=== 提取文本 ===

▶

#!/usr/bin/env python
#coding:utf-8
import requests,urllib,urllib2,urllib3,urlparse

url = "http://xxx.com/index.php?Q=u=%OS%26%20"
print "original:",url
#print requests.get(url).content
print "-------------------"
url_parts = urlparse.urlparse(url)
print "splited:",url_parts.query
print "-------------------"
params = dict(urlparse.parse_qsl(url_parts.query,True))
print "parsed:","Q="+params['Q']
print "-------------------"
url_dealed = urlparse.urlunsplit((url_parts.scheme,url_parts.netloc\
                                    ,url_parts.path,urllib.urlencode(params)\
                                    ,url_parts.fragment))
print "unsplited(dealed_final):",url_dealed
print "-------------------"

#requests.get(url="http://xxx.com/index.php?Q=u=%OS%26%20").content
#requests.get(url="http://xxx.com/index.php",params).content
print "requests:","http://xxx.com/index.php?Q=u=%25OS%2526%2520"

#urllib.urlopen(url="http://xxx.com/index.php?Q=u=%OS%26%20").read()
print "urllib:","http://xxx.com/index.php?Q=u=%OS%26%20"

#urllib2.urlopen(url="http://xxx.com/index.php?Q=u=%OS%26%20").read()
print "urllib2:","http://xxx.com/index.php?Q=u=%OS%26%20"

◀

=== 给定条目 ===
▶

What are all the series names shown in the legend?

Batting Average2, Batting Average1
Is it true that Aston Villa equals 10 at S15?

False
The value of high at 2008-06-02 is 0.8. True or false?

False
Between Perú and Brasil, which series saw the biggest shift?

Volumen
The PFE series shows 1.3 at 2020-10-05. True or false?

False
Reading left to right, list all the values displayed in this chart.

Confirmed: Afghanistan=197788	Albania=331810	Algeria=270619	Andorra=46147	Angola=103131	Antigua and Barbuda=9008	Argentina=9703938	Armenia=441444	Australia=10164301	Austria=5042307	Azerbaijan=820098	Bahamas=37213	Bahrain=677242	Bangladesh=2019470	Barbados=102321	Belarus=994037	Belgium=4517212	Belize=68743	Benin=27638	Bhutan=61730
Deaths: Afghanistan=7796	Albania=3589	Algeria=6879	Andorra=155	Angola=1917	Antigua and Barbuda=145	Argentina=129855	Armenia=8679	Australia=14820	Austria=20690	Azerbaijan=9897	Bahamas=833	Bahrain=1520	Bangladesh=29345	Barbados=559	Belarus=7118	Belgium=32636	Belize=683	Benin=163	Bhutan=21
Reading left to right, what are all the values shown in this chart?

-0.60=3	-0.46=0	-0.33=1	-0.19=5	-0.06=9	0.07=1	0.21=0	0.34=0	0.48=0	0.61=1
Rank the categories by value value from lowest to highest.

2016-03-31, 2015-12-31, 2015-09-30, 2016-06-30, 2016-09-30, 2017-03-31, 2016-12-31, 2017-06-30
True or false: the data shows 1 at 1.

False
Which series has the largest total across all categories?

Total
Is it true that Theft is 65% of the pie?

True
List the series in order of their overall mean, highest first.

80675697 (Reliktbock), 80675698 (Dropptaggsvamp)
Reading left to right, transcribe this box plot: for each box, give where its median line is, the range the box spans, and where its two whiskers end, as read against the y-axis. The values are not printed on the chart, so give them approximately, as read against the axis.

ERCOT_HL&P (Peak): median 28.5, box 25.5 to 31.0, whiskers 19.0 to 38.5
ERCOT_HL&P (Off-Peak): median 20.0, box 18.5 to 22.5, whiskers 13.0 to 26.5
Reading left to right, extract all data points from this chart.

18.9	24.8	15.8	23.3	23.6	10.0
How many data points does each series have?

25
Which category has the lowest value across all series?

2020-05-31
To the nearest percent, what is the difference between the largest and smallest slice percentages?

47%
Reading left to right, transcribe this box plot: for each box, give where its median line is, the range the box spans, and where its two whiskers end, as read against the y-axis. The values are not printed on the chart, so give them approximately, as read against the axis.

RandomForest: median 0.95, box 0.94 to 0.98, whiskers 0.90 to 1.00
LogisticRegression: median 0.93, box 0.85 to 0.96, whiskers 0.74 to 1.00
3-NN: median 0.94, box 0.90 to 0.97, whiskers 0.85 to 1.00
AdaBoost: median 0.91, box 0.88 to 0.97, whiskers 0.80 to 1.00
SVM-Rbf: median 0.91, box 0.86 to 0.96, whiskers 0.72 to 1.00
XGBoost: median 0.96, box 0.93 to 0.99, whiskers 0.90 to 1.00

◀

=== 任务说明 ===
请根据该脚本回答：
1. 脚本开头导入了哪些模块？
2. 变量 url 被赋予的网址是什么？
3. 以“requests:”开头输出的那条 print 语句打印的网址是什么？
这些条目与该脚本没有关联。

=== 预期输出 ===
1. requests、urllib、urllib2、urllib3、urlparse
2. http://xxx.com/index.php?Q=u=%OS%26%20
3. http://xxx.com/index.php?Q=u=%25OS%2526%2520